How to stream file from aws to client through elixir backend

Hey there,
I want to make my bucket closed, so people can’t get anything form it even with the links,
so I want to authenticate through the app (already done) and if that is passed I want to return the file with a new link, how would one go about this?
I read that chunking can be useful, but I don’t get the whole picture, that how will I have a new link for the client?

Are you using ExAws.S3 ?

In the past I did a service like wetransfer, using S3. So, if you want to use your application just for authorisation you can use a presigned url.
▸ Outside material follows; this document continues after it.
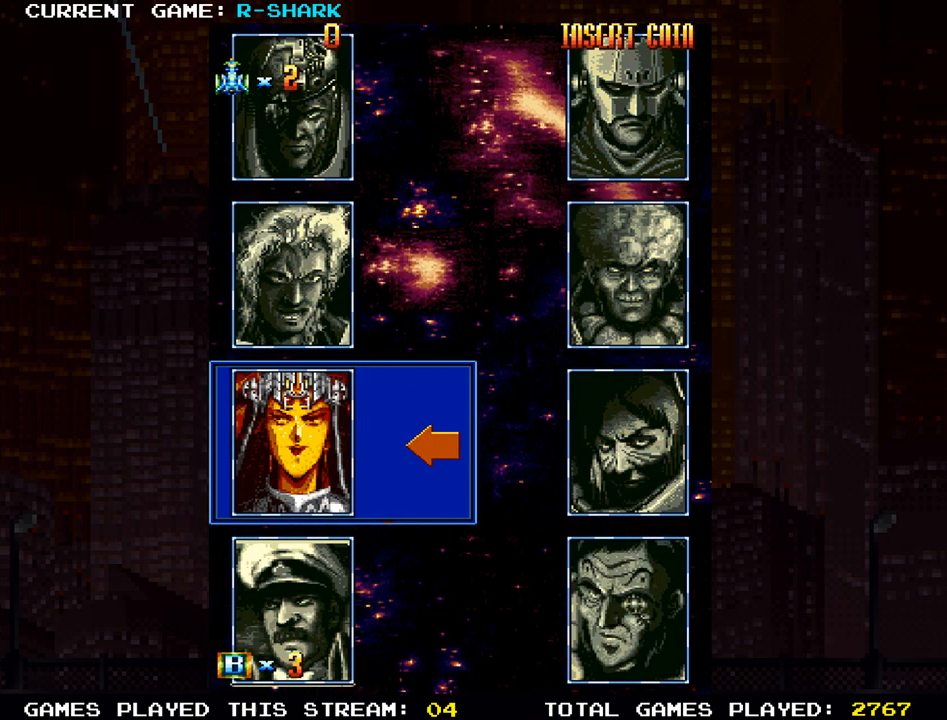
{"buttons": ["SQUARE"], "left_stick": "center", "events": [[117, "SQUARE", "down"]]}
client --> (your backend generate a presigned url) —> redirect the client to this url —> client downloads

https://hexdocs.pm/ex_aws_s3/ExAws.S3.html#presigned_url/5

In this way the client downloads directly from S3, without using bandwidth of your servers.

2 Likes

I was about to suggest presigned urls as well, but for the timespan those are valid they’re indeed shareable. I’m not sure if @benonymus wants that or does really need authentication on each request to the resource.

1 Like

Thanks for both of the answers, we decided not to use presigned urls, so I am interested in a different solution
I was told that it is possible to stream the data from amazon through the backend using http chunking, but I dont know that how will that give a new url to the client
So far I got this:

HTTPoison.get!(x, %{}, stream_to: self())
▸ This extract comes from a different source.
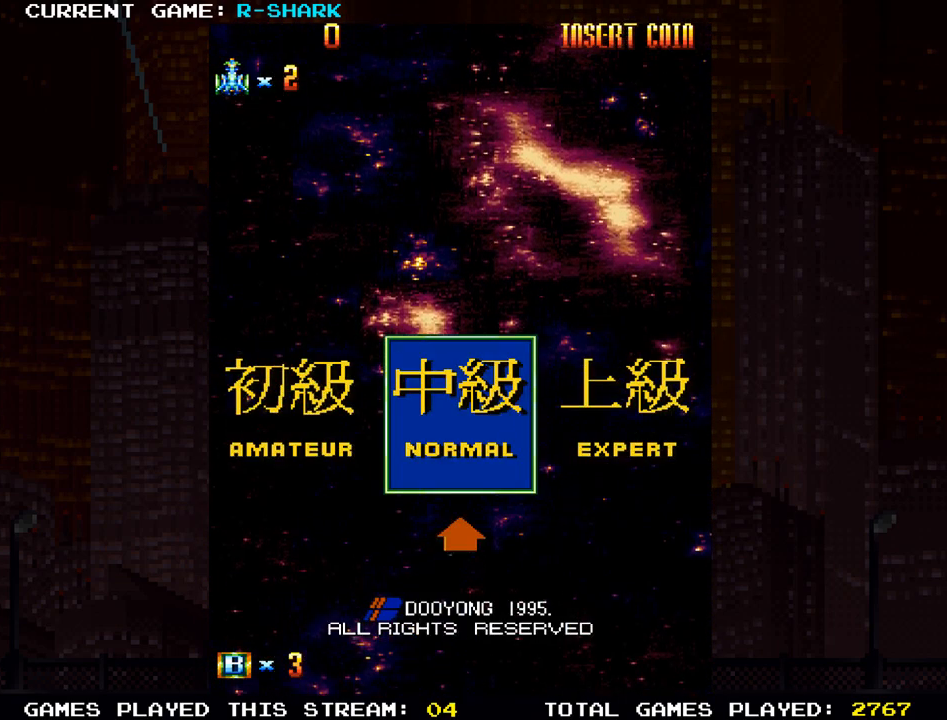
{"buttons": ["SQUARE"], "left_stick": "center", "events": []}
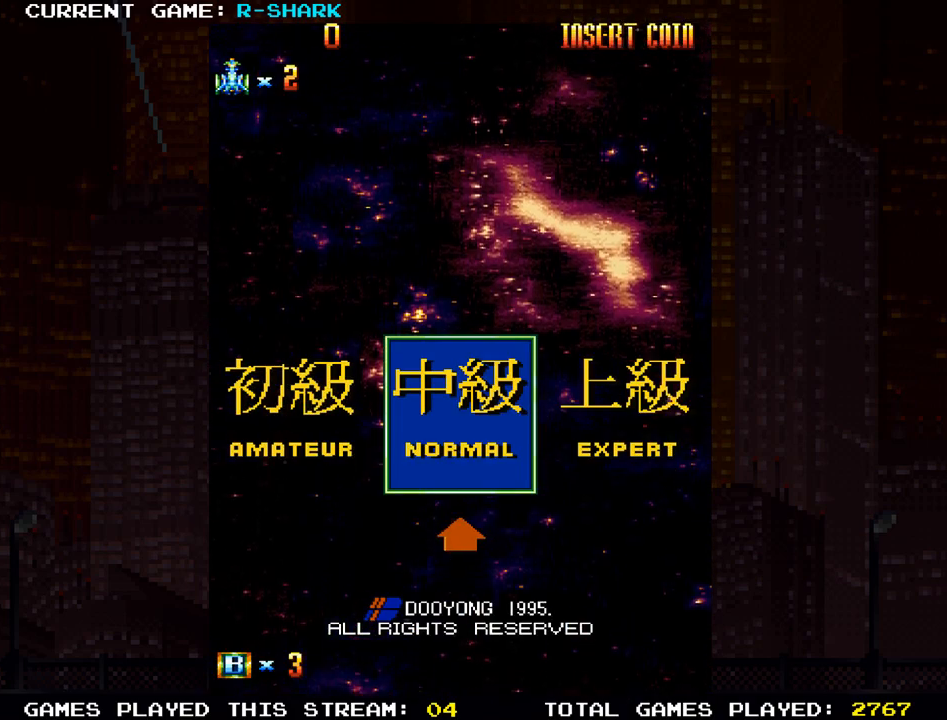
{"buttons": ["SQUARE"], "left_stick": "center", "events": []}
and this gives this as a result

%HTTPoison.AsyncResponse{id: #Reference<0.528039844.3377725442.160394>}

The only other way I’d see, is to download in a stream and pipe the bytes down to the client, but this would mean that you have to pay the bill, twice!

yes, so basically instead of aws -> client we do
aws -> backend -> client
right?

Yes. That’s the way you would do it.

it depends if they have or not the servers on aws. Outbound traffic between EC2 instances and S3 is free. But sure, from EC2 to client it’s paid (and quite expensive)

@benonymus why you avoid presigned urls?

1 Like

Sorry guys for the “withdrawn” posts. I hit reply while I was trying to quote your posts.

Elixir makes this really easy thanks for concurrency. Do you have everything on AWS? Or do you have the servers with a different cloud provider?

everything is on aws yes, so the thing is that I am not sure how to go about it technially, is there any good article on it?

Presigned urls (requires methods to maintain url’s and refresh them, can result in weird caching problems when url’s expire, this was the conclusions we came with this option

like, now I have the urls to the files, but how will I get the files and then have new urls for the files to return to the client?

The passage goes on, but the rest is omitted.